(DATASET ENTRIES begins)
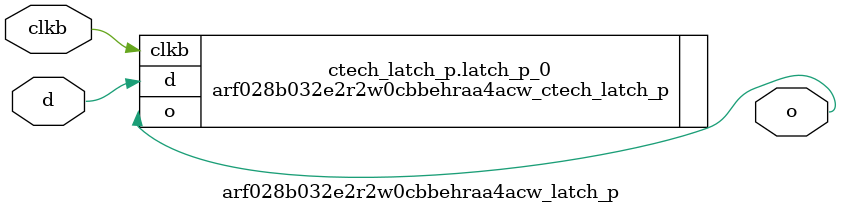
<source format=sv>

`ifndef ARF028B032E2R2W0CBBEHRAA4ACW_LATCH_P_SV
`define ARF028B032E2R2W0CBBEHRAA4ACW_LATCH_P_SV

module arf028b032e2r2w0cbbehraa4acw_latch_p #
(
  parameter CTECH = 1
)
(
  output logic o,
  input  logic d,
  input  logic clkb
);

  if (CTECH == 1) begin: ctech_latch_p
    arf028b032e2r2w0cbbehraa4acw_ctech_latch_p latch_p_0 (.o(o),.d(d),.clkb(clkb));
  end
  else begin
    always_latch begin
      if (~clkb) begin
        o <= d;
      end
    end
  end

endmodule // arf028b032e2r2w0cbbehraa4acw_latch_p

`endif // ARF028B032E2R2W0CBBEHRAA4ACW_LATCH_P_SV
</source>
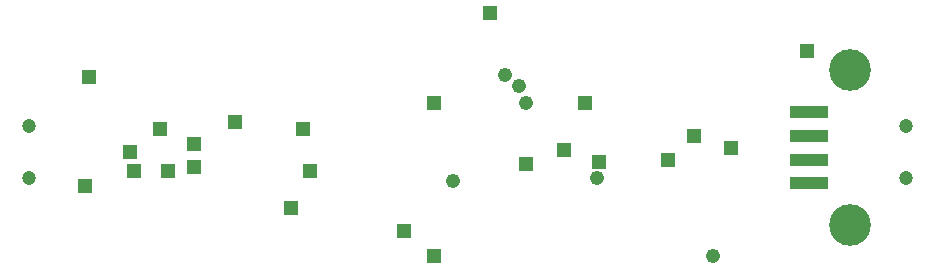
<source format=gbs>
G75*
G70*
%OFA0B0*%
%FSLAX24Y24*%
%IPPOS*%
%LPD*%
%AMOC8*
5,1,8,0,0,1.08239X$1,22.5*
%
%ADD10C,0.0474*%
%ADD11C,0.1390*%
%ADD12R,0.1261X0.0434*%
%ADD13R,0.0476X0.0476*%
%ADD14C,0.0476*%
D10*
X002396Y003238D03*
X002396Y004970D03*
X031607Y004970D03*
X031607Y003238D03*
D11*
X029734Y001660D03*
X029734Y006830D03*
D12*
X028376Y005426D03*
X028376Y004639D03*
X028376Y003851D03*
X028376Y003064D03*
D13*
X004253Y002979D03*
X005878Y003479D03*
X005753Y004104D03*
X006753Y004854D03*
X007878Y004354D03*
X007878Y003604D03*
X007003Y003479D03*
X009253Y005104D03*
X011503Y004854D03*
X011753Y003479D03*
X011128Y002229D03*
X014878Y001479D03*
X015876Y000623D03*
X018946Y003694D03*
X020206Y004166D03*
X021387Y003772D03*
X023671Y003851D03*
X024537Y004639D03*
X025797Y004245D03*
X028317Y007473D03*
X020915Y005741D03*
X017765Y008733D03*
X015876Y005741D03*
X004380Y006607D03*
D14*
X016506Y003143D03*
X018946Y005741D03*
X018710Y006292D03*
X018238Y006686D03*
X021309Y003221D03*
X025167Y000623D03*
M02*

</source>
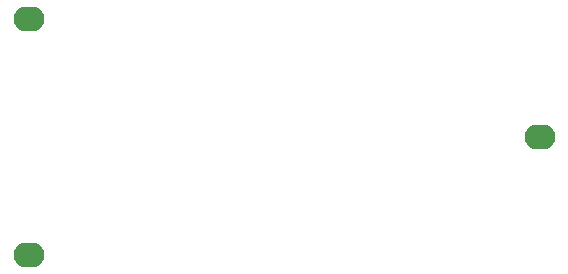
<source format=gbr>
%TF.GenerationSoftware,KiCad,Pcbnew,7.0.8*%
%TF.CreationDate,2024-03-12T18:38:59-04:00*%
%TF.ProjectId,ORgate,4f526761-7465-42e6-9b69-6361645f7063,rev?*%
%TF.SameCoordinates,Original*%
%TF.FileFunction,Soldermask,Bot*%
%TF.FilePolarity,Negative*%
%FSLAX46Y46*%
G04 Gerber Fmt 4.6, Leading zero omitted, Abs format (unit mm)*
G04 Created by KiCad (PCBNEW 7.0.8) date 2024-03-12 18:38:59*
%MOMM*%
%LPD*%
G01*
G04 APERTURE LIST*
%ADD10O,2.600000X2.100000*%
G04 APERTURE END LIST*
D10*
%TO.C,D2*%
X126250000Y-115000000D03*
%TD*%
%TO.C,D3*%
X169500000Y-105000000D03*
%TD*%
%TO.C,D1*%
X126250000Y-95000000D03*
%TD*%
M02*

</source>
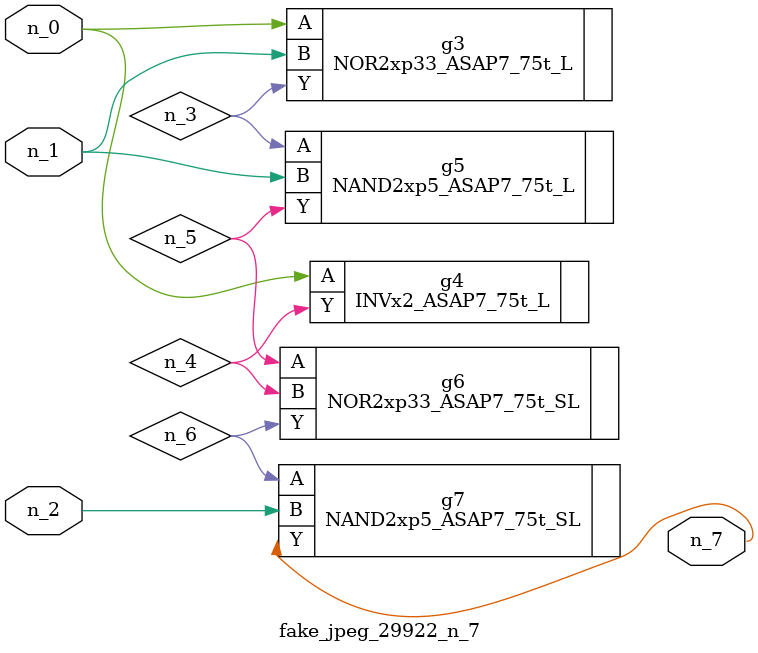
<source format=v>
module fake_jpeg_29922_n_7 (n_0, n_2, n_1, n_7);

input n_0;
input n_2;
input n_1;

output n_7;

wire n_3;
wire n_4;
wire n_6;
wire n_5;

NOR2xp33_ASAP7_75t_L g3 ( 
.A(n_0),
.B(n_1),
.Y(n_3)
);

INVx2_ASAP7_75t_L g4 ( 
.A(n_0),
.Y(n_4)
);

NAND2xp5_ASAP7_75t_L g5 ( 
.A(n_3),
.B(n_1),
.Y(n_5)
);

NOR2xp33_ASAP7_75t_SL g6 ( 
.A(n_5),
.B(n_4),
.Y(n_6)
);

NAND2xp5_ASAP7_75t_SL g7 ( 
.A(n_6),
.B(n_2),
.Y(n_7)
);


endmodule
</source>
(DATASET ENTRIES ends)
In the listing above, find each line with "input" and copy it.

  input  logic d,
  input  logic clkb
input n_0;
input n_2;
input n_1;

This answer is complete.